Thought for the day:
When a man opens a car door for his wife, it’s either a new car or a new wife.
– Prince Philip
If you will read no further:
Financial planning for the retiree is much different than for the younger clients trying to build their wealth. Average rates of return make sense to them as you grow their portfolio. In retirement it is about sequence of return. If you use averages to create your plan design you stand a very good chance of disappointing your client. Look how an index annuity overcomes sequence of return issues.
Thought for the week:
I read last week in one of the financial newsletters I get that insurance products are soon to be the HOT financial instruments of the next 20 years as the markets settle in to a volatile, modest yielding period and the boomers are looking for predictable pensions and dependable health care resources. This sounded familiar to me as it is what I have been saying for several years.
But many advisors still ignore that idea and invest their clients’ money as if it were the eighties again. One advisor recommended including a non-liquid limited partnership to a couple I know who wanted as much guaranteed lifetime income as they could get. This couple had modest resources and had been keeping almost half of their 401(k) money in money-market accounts for the past 3 years, not wanting to risk it “going down again like it did 2008-09”.

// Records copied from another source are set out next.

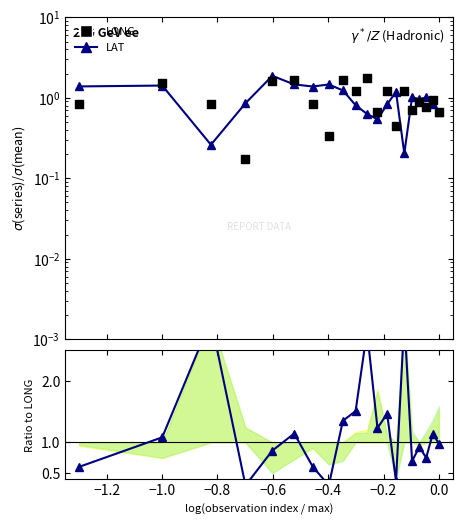

Which series contains the lowest Y value?

LONG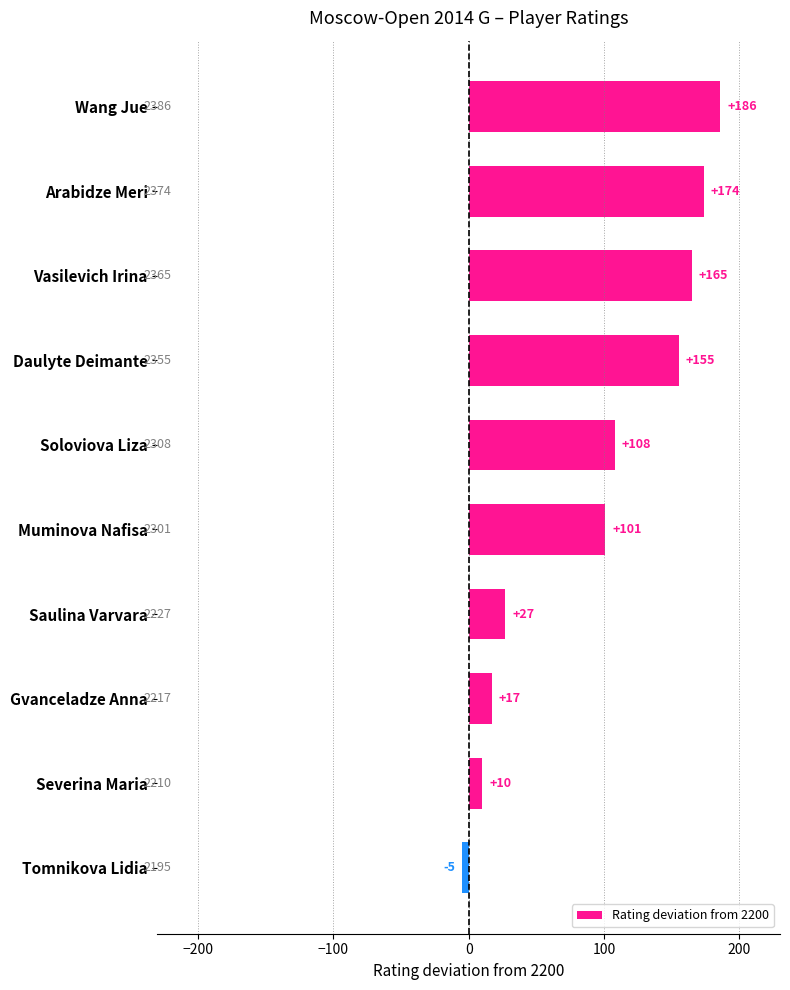

Rank the categories by value from highest to lowest.

Wang Jue, Arabidze Meri, Vasilevich Irina, Daulyte Deimante, Soloviova Liza, Muminova Nafisa, Saulina Varvara, Gvanceladze Anna, Severina Maria, Tomnikova Lidia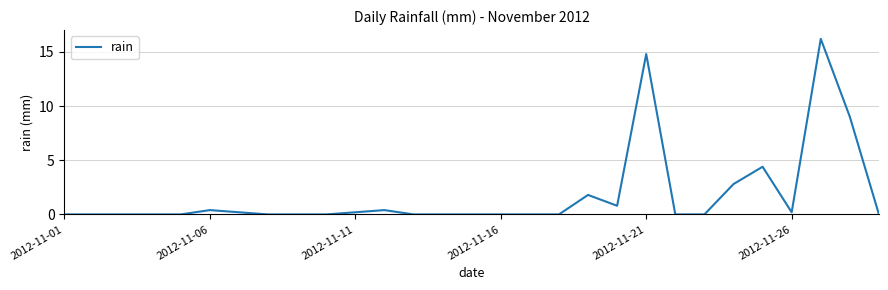

What is the greatest value displayed?

16.2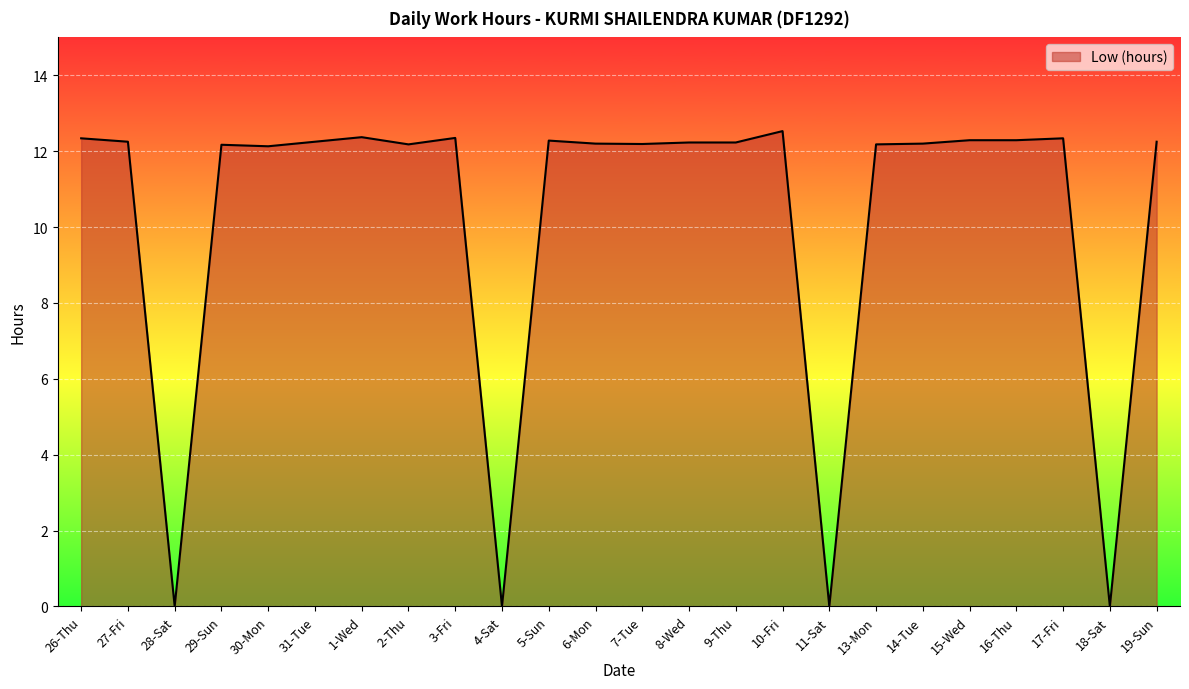

What is the greatest value displayed?

12.5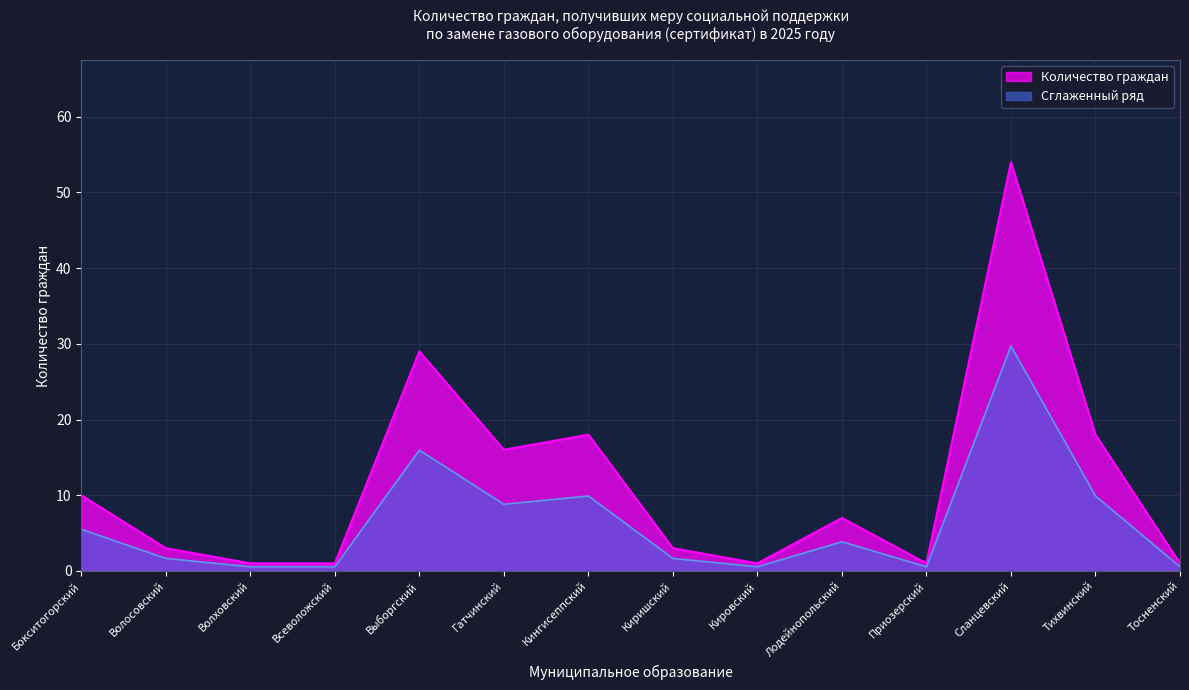

What is the difference between the maximum and minimum values?

29.2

To his credit, he also recommended an annuity for steady income from the 401(k). But instead of choosing a fixed SPIA that would have total guarantees for life, he recommended a VA using a GIA with competitively high income. However he either didn’t know or failed to disclose that the income would be reduced if/when the investment account value went to zero. With 3% combined fees plus “investment restrictions” the fund would have to earn almost 9% EVERY YEAR to break even. One bad year and the fund would most certainly be depleting almost every year thereafter. Annuities are an important part of a retiree’s secure portfolio, but you must know how to choose properly or you can put a client at great risk later in life when they can least handle it.
Many advisors ignore LTCi planning assuming their clients will have enough money to self-insure; that if you commit the same premiums to a solid investment program, by the time you need LTCi you will have plenty more money to pay for it without buying insurance. It’s difficult to argue with that advice, since the planner most assuredly knows precisely when his clients are going to need care and will certainly be able to grow their money accordingly.
One planner who gave that advice to a healthy single female (age 63) was referring to a TLC policy from Genworth. He felt that by investing $100k at a “pretty secure” 7% (6% after his fees), by the time she reached age 85 (that’s when he determined she would need it for care) the account would worth $360,000 gross and $270,000 after taxes. That’s assuming the market wasn’t in a “funk” when she needed to take money to pay for care.
He simply ignored the fact that the day after she puts the money in, the TLC policy is worth $238,262 if she dies, and $557,622 at the rate of $93,000 per year whenever she needs long-term care all tax free and no matter what the stock market happens to be doing at the time. Can you imagine what it did to a client’s portfolio who had to begin drawing down about $8,000 or $10,000 per month beginning in 2008? What about the next downturn….or don’t you think that will ever happen again?